→ **Source document**

The goal of single-image super-resolution (SISR) is to transform a low-resolution image into a high-resolution version, enhancing both its detail and quality. This process, called upscaling, increases the image’s spatial resolution while sharpening and clarifying its visual features.

While the objective remains the same, the methods to achieve SISR can vary. In this post (Part 1), I’ll explore three different neural network-based SISR approaches: color prediction, residual prediction, and kernel prediction. But before diving into these methods, it’s important to broadly discuss the datasets, neural network architecture, metrics, training parameters and benchmarks used when comparing these approaches.

Datasets

Training

For this state of the project, DF2K dataset (DIV2K [1] + Flicker2K [2]) is used. The dataset consists of 3450 images. The low-resolution images are generated from ground truth images with bicubic downsampling.

State-of-the-art algorithms are evaluated on three standard upscaling scales: 2x, 3x, and 4x. For this post the model will be trained and evaluated only on a 2x upscaling scale.

Validation

The performance is measured and compared on three standard benchmark datasets Set5 [3], Set14 [4] and BSD100 [5]. Example images from datasets can be seen in Figure 1.

Figure_1
Figure 1: Example ground truth images from the datasets: Set5 (left), BSD100 (middle), and SET14 (right).

Metrics

In line with SRCNN [6], VDSR [7], and other similar methods, PSNR and SSIM metrics were calculated on the luminance component of the image. To ensure consistency with SRCNN and VDSR, a 2-pixel border was excluded from all sides of the image before calculating metrics.

Network Architecture

At this stage of the project, the basic U-Net architecture [8] is employed to extract features. Extracted features are then fed into a Predictor Network ($PN$), which transforms them into an upscaled version of the image. The prediction network differs depending on whether it is predicting color, residual, or kernels. The U-Net network, which functions as a feature extractor ($FN$), is combined with the prediction network ($PN$) to construct the whole model denoted as $N$.

→ **Task**
Quote the super-resolution write-up above word for word, from start to finish.

Data items:
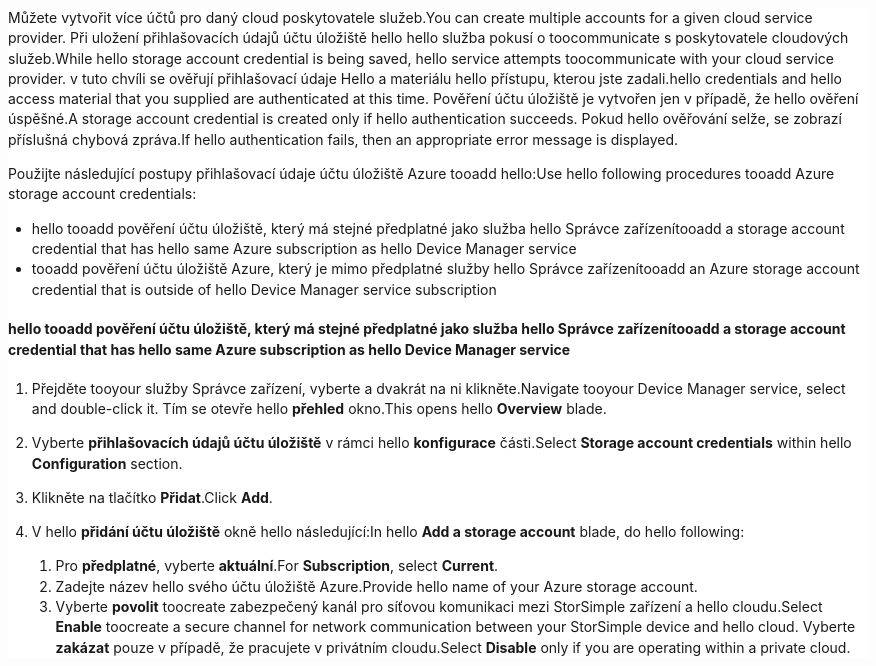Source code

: <span data-ttu-id="82ba9-133">Můžete vytvořit více účtů pro daný cloud poskytovatele služeb.</span><span class="sxs-lookup"><span data-stu-id="82ba9-133">You can create multiple accounts for a given cloud service provider.</span></span> <span data-ttu-id="82ba9-134">Při uložení přihlašovacích údajů účtu úložiště hello hello služba pokusí o toocommunicate s poskytovatele cloudových služeb.</span><span class="sxs-lookup"><span data-stu-id="82ba9-134">While hello storage account credential is being saved, hello service attempts toocommunicate with your cloud service provider.</span></span> <span data-ttu-id="82ba9-135">v tuto chvíli se ověřují přihlašovací údaje Hello a materiálu hello přístupu, kterou jste zadali.</span><span class="sxs-lookup"><span data-stu-id="82ba9-135">hello credentials and hello access material that you supplied are authenticated at this time.</span></span> <span data-ttu-id="82ba9-136">Pověření účtu úložiště je vytvořen jen v případě, že hello ověření úspěšné.</span><span class="sxs-lookup"><span data-stu-id="82ba9-136">A storage account credential is created only if hello authentication succeeds.</span></span> <span data-ttu-id="82ba9-137">Pokud hello ověřování selže, se zobrazí příslušná chybová zpráva.</span><span class="sxs-lookup"><span data-stu-id="82ba9-137">If hello authentication fails, then an appropriate error message is displayed.</span></span>

<span data-ttu-id="82ba9-138">Použijte následující postupy přihlašovací údaje účtu úložiště Azure tooadd hello:</span><span class="sxs-lookup"><span data-stu-id="82ba9-138">Use hello following procedures tooadd Azure storage account credentials:</span></span>

* <span data-ttu-id="82ba9-139">hello tooadd pověření účtu úložiště, který má stejné předplatné jako služba hello Správce zařízení</span><span class="sxs-lookup"><span data-stu-id="82ba9-139">tooadd a storage account credential that has hello same Azure subscription as hello Device Manager service</span></span>
* <span data-ttu-id="82ba9-140">tooadd pověření účtu úložiště Azure, který je mimo předplatné služby hello Správce zařízení</span><span class="sxs-lookup"><span data-stu-id="82ba9-140">tooadd an Azure storage account credential that is outside of hello Device Manager service subscription</span></span>

#### <a name="tooadd-a-storage-account-credential-that-has-hello-same-azure-subscription-as-hello-device-manager-service"></a><span data-ttu-id="82ba9-141">hello tooadd pověření účtu úložiště, který má stejné předplatné jako služba hello Správce zařízení</span><span class="sxs-lookup"><span data-stu-id="82ba9-141">tooadd a storage account credential that has hello same Azure subscription as hello Device Manager service</span></span>

1. <span data-ttu-id="82ba9-142">Přejděte tooyour služby Správce zařízení, vyberte a dvakrát na ni klikněte.</span><span class="sxs-lookup"><span data-stu-id="82ba9-142">Navigate tooyour Device Manager service, select and double-click it.</span></span> <span data-ttu-id="82ba9-143">Tím se otevře hello **přehled** okno.</span><span class="sxs-lookup"><span data-stu-id="82ba9-143">This opens hello **Overview** blade.</span></span>
2. <span data-ttu-id="82ba9-144">Vyberte **přihlašovacích údajů účtu úložiště** v rámci hello **konfigurace** části.</span><span class="sxs-lookup"><span data-stu-id="82ba9-144">Select **Storage account credentials** within hello **Configuration** section.</span></span>
3. <span data-ttu-id="82ba9-145">Klikněte na tlačítko **Přidat**.</span><span class="sxs-lookup"><span data-stu-id="82ba9-145">Click **Add**.</span></span>
4. <span data-ttu-id="82ba9-146">V hello **přidání účtu úložiště** okně hello následující:</span><span class="sxs-lookup"><span data-stu-id="82ba9-146">In hello **Add a storage account** blade, do hello following:</span></span>
   
    1. <span data-ttu-id="82ba9-147">Pro **předplatné**, vyberte **aktuální**.</span><span class="sxs-lookup"><span data-stu-id="82ba9-147">For **Subscription**, select **Current**.</span></span>
    2. <span data-ttu-id="82ba9-148">Zadejte název hello svého účtu úložiště Azure.</span><span class="sxs-lookup"><span data-stu-id="82ba9-148">Provide hello name of your Azure storage account.</span></span>
    3. <span data-ttu-id="82ba9-149">Vyberte **povolit** toocreate zabezpečený kanál pro síťovou komunikaci mezi StorSimple zařízení a hello cloudu.</span><span class="sxs-lookup"><span data-stu-id="82ba9-149">Select **Enable** toocreate a secure channel for network communication between your StorSimple device and hello cloud.</span></span> <span data-ttu-id="82ba9-150">Vyberte **zakázat** pouze v případě, že pracujete v privátním cloudu.</span><span class="sxs-lookup"><span data-stu-id="82ba9-150">Select **Disable** only if you are operating within a private cloud.</span></span>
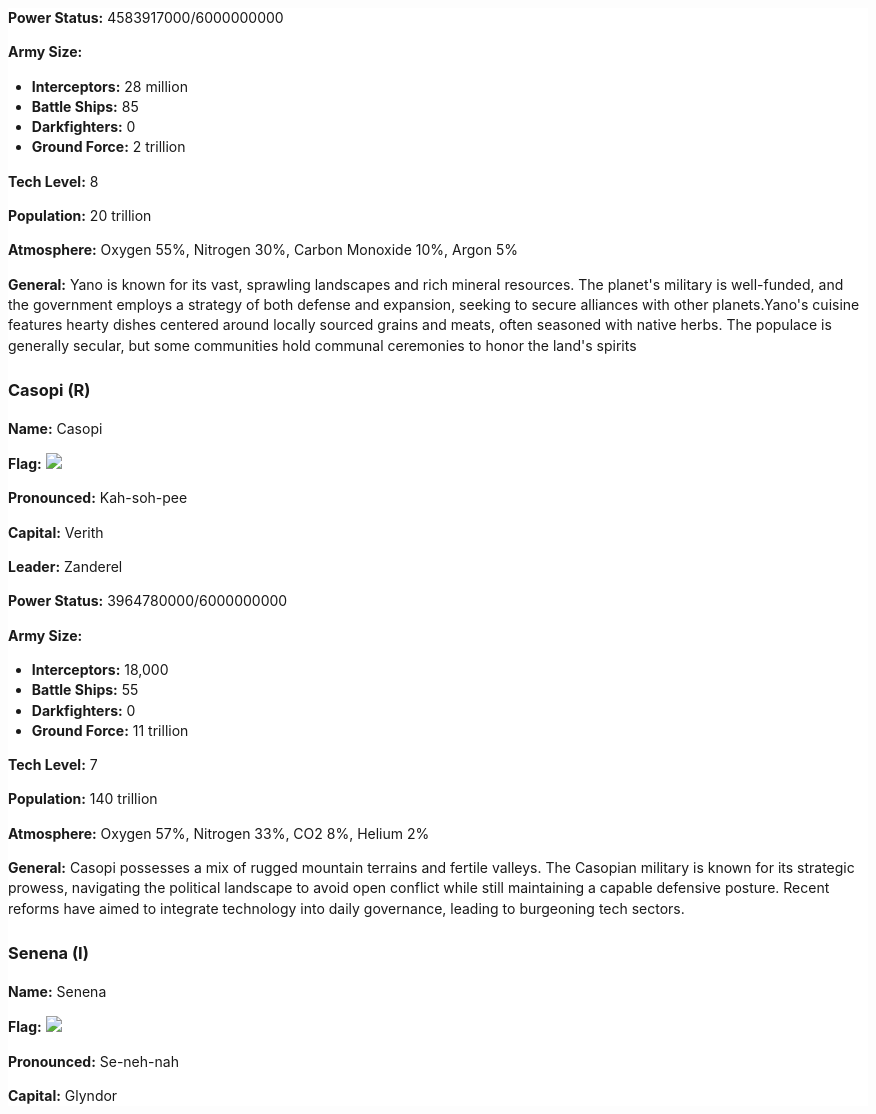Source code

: **Power Status:** 4583917000/6000000000  

**Army Size:**  
- **Interceptors:** 28 million  
- **Battle Ships:** 85  
- **Darkfighters:** 0  
- **Ground Force:** 2 trillion  

**Tech Level:** 8  

**Population:** 20 trillion  

**Atmosphere:** Oxygen 55%, Nitrogen 30%, Carbon Monoxide 10%, Argon 5%  

**General:** Yano is known for its vast, sprawling landscapes and rich mineral resources. The planet's military is well-funded, and the government employs a strategy of both defense and expansion, seeking to secure alliances with other planets.Yano's cuisine features hearty dishes centered around locally sourced grains and meats, often seasoned with native herbs. The populace is generally secular, but some communities hold communal ceremonies to honor the land's spirits

### Casopi (R)

**Name:** Casopi  

**Flag:** ![](images/Casopi_flag.png)

**Pronounced:** Kah-soh-pee  

**Capital:** Verith  

**Leader:** Zanderel  

**Power Status:** 3964780000/6000000000   

**Army Size:**  
- **Interceptors:** 18,000   
- **Battle Ships:** 55  
- **Darkfighters:** 0  
- **Ground Force:** 11 trillion  

**Tech Level:** 7

**Population:** 140 trillion  

**Atmosphere:** Oxygen 57%, Nitrogen 33%, CO2 8%, Helium 2%  

**General:** Casopi possesses a mix of rugged mountain terrains and fertile valleys. The Casopian military is known for its strategic prowess, navigating the political landscape to avoid open conflict while still maintaining a capable defensive posture. Recent reforms have aimed to integrate technology into daily governance, leading to burgeoning tech sectors.

### Senena (I)

**Name:** Senena  

**Flag:**  ![](images/Senena_flag.png)

**Pronounced:** Se-neh-nah  

**Capital:** Glyndor  
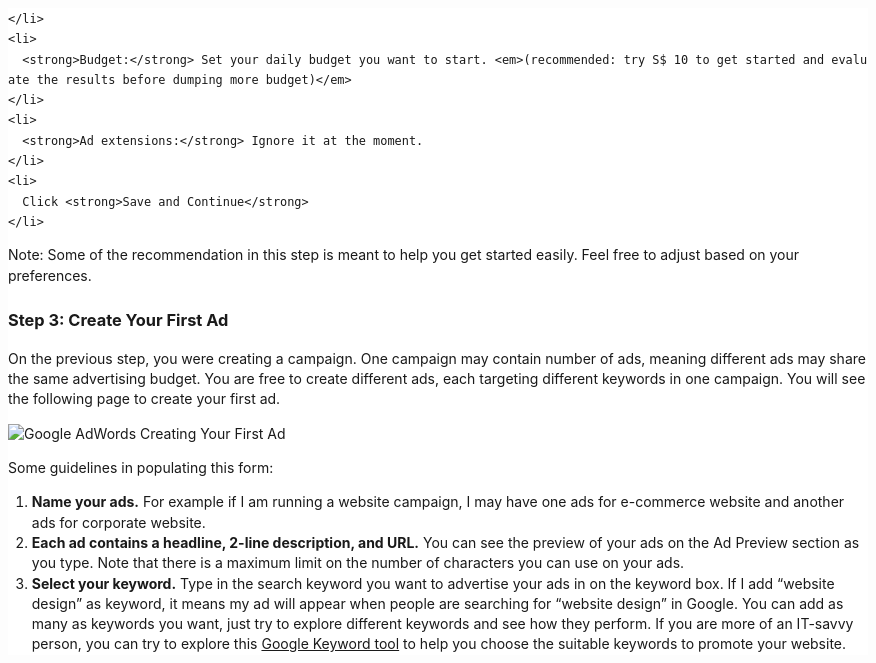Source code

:     </li>
    <li>
      <strong>Budget:</strong> Set your daily budget you want to start. <em>(recommended: try S$ 10 to get started and evaluate the results before dumping more budget)</em>
    </li>
    <li>
      <strong>Ad extensions:</strong> Ignore it at the moment.
    </li>
    <li>
      Click <strong>Save and Continue</strong>
    </li>
  </ol>
  
  <p>
    Note: Some of the recommendation in this step is meant to help you get started easily. Feel free to adjust based on your preferences.
  </p>
  
  <h3>
    Step 3: Create Your First Ad
  </h3>
  
  <p>
    On the previous step, you were creating a campaign. One campaign may contain number of ads, meaning different ads may share the same advertising budget. You are free to create different ads, each targeting different keywords in one campaign. You will see the following page to create your first ad.
  </p>
  
  <p>
    <img title="Google AdWords Creating Your First Ad" src="http://www.closelycoded.com/resources/content/files/google_adwords_campaign02.jpg" alt="Google AdWords Creating Your First Ad" width="610" height="430" />
  </p>
  
  <p>
    Some guidelines in populating this form:
  </p>
  
  <ol>
    <li>
      <strong>Name your ads.</strong> For example if I am running a website campaign, I may have one ads for e-commerce website and another ads for corporate website.
    </li>
    <li>
      <strong>Each ad contains a headline, 2-line description, and URL.</strong> You can see the preview of your ads on the Ad Preview section as you type. Note that there is a maximum limit on the number of characters you can use on your ads.
    </li>
    <li>
      <strong>Select your keyword.</strong> Type in the search keyword you want to advertise your ads in on the keyword box. If I add “website design” as keyword, it means my ad will appear when people are searching for “website design” in Google. You can add as many as keywords you want, just try to explore different keywords and see how they perform. If you are more of an IT-savvy person, you can try to explore this <a href="https://adwords.google.com/o/KeywordTool" target="_blank" rel="nofollow">Google Keyword tool</a> to help you choose the suitable keywords to promote your website.
    </li>
  </ol>
  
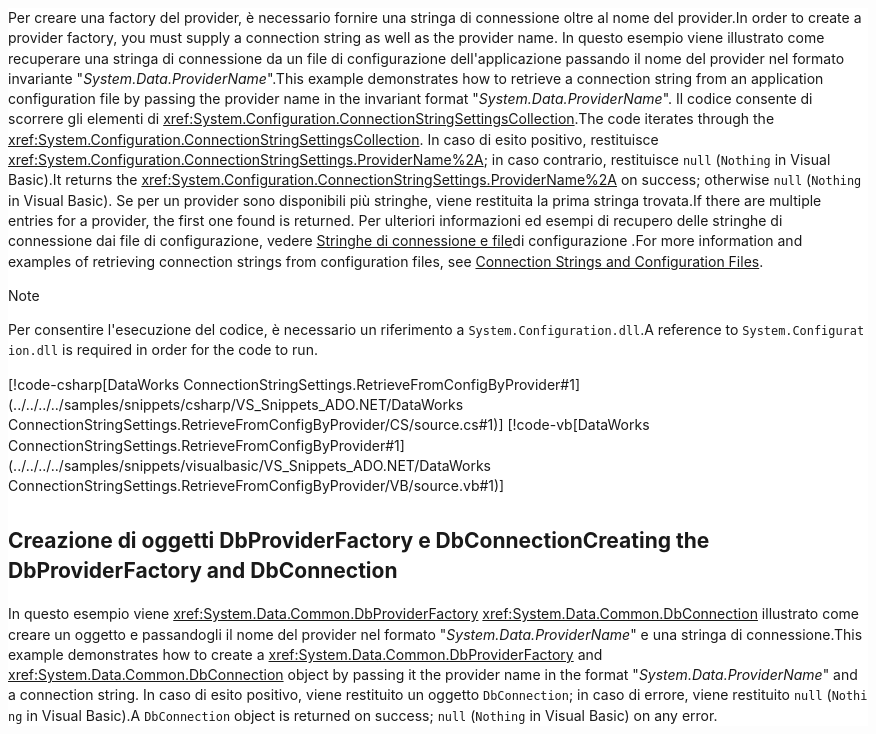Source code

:  <span data-ttu-id="0b16a-149">Per creare una factory del provider, è necessario fornire una stringa di connessione oltre al nome del provider.</span><span class="sxs-lookup"><span data-stu-id="0b16a-149">In order to create a provider factory, you must supply a connection string as well as the provider name.</span></span> <span data-ttu-id="0b16a-150">In questo esempio viene illustrato come recuperare una stringa di connessione da un file di configurazione dell'applicazione passando il nome del provider nel formato invariante "*System.Data.ProviderName*".</span><span class="sxs-lookup"><span data-stu-id="0b16a-150">This example demonstrates how to retrieve a connection string from an application configuration file by passing the provider name in the invariant format "*System.Data.ProviderName*".</span></span> <span data-ttu-id="0b16a-151">Il codice consente di scorrere gli elementi di <xref:System.Configuration.ConnectionStringSettingsCollection>.</span><span class="sxs-lookup"><span data-stu-id="0b16a-151">The code iterates through the <xref:System.Configuration.ConnectionStringSettingsCollection>.</span></span> <span data-ttu-id="0b16a-152">In caso di esito positivo, restituisce <xref:System.Configuration.ConnectionStringSettings.ProviderName%2A>; in caso contrario, restituisce `null` (`Nothing` in Visual Basic).</span><span class="sxs-lookup"><span data-stu-id="0b16a-152">It returns the <xref:System.Configuration.ConnectionStringSettings.ProviderName%2A> on success; otherwise `null` (`Nothing` in Visual Basic).</span></span> <span data-ttu-id="0b16a-153">Se per un provider sono disponibili più stringhe, viene restituita la prima stringa trovata.</span><span class="sxs-lookup"><span data-stu-id="0b16a-153">If there are multiple entries for a provider, the first one found is returned.</span></span> <span data-ttu-id="0b16a-154">Per ulteriori informazioni ed esempi di recupero delle stringhe di connessione dai file di configurazione, vedere [Stringhe di connessione e file](connection-strings-and-configuration-files.md)di configurazione .</span><span class="sxs-lookup"><span data-stu-id="0b16a-154">For more information and examples of retrieving connection strings from configuration files, see [Connection Strings and Configuration Files](connection-strings-and-configuration-files.md).</span></span>  
  
> [!NOTE]
> <span data-ttu-id="0b16a-155">Per consentire l'esecuzione del codice, è necessario un riferimento a `System.Configuration.dll`.</span><span class="sxs-lookup"><span data-stu-id="0b16a-155">A reference to `System.Configuration.dll` is required in order for the code to run.</span></span>  
  
 [!code-csharp[DataWorks ConnectionStringSettings.RetrieveFromConfigByProvider#1](../../../../samples/snippets/csharp/VS_Snippets_ADO.NET/DataWorks ConnectionStringSettings.RetrieveFromConfigByProvider/CS/source.cs#1)]
 [!code-vb[DataWorks ConnectionStringSettings.RetrieveFromConfigByProvider#1](../../../../samples/snippets/visualbasic/VS_Snippets_ADO.NET/DataWorks ConnectionStringSettings.RetrieveFromConfigByProvider/VB/source.vb#1)]  
  
## <a name="creating-the-dbproviderfactory-and-dbconnection"></a><span data-ttu-id="0b16a-156">Creazione di oggetti DbProviderFactory e DbConnection</span><span class="sxs-lookup"><span data-stu-id="0b16a-156">Creating the DbProviderFactory and DbConnection</span></span>  
 <span data-ttu-id="0b16a-157">In questo esempio viene <xref:System.Data.Common.DbProviderFactory> <xref:System.Data.Common.DbConnection> illustrato come creare un oggetto e passandogli il nome del provider nel formato "*System.Data.ProviderName*" e una stringa di connessione.</span><span class="sxs-lookup"><span data-stu-id="0b16a-157">This example demonstrates how to create a <xref:System.Data.Common.DbProviderFactory> and <xref:System.Data.Common.DbConnection> object by passing it the provider name in the format "*System.Data.ProviderName*" and a connection string.</span></span> <span data-ttu-id="0b16a-158">In caso di esito positivo, viene restituito un oggetto `DbConnection`; in caso di errore, viene restituito `null` (`Nothing` in Visual Basic).</span><span class="sxs-lookup"><span data-stu-id="0b16a-158">A `DbConnection` object is returned on success; `null` (`Nothing` in Visual Basic) on any error.</span></span>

→ **Task solution**
The goal of single-image super-resolution (SISR) is to transform a low-resolution image into a high-resolution version, enhancing both its detail and quality. This process, called upscaling, increases the image’s spatial resolution while sharpening and clarifying its visual features.

While the objective remains the same, the methods to achieve SISR can vary. In this post (Part 1), I’ll explore three different neural network-based SISR approaches: color prediction, residual prediction, and kernel prediction. But before diving into these methods, it’s important to broadly discuss the datasets, neural network architecture, metrics, training parameters and benchmarks used when comparing these approaches.

Datasets

Training

For this state of the project, DF2K dataset (DIV2K [1] + Flicker2K [2]) is used. The dataset consists of 3450 images. The low-resolution images are generated from ground truth images with bicubic downsampling.

State-of-the-art algorithms are evaluated on three standard upscaling scales: 2x, 3x, and 4x. For this post the model will be trained and evaluated only on a 2x upscaling scale.

Validation

The performance is measured and compared on three standard benchmark datasets Set5 [3], Set14 [4] and BSD100 [5]. Example images from datasets can be seen in Figure 1.

Figure_1
Figure 1: Example ground truth images from the datasets: Set5 (left), BSD100 (middle), and SET14 (right).

Metrics

In line with SRCNN [6], VDSR [7], and other similar methods, PSNR and SSIM metrics were calculated on the luminance component of the image. To ensure consistency with SRCNN and VDSR, a 2-pixel border was excluded from all sides of the image before calculating metrics.

Network Architecture

At this stage of the project, the basic U-Net architecture [8] is employed to extract features. Extracted features are then fed into a Predictor Network ($PN$), which transforms them into an upscaled version of the image. The prediction network differs depending on whether it is predicting color, residual, or kernels. The U-Net network, which functions as a feature extractor ($FN$), is combined with the prediction network ($PN$) to construct the whole model denoted as $N$.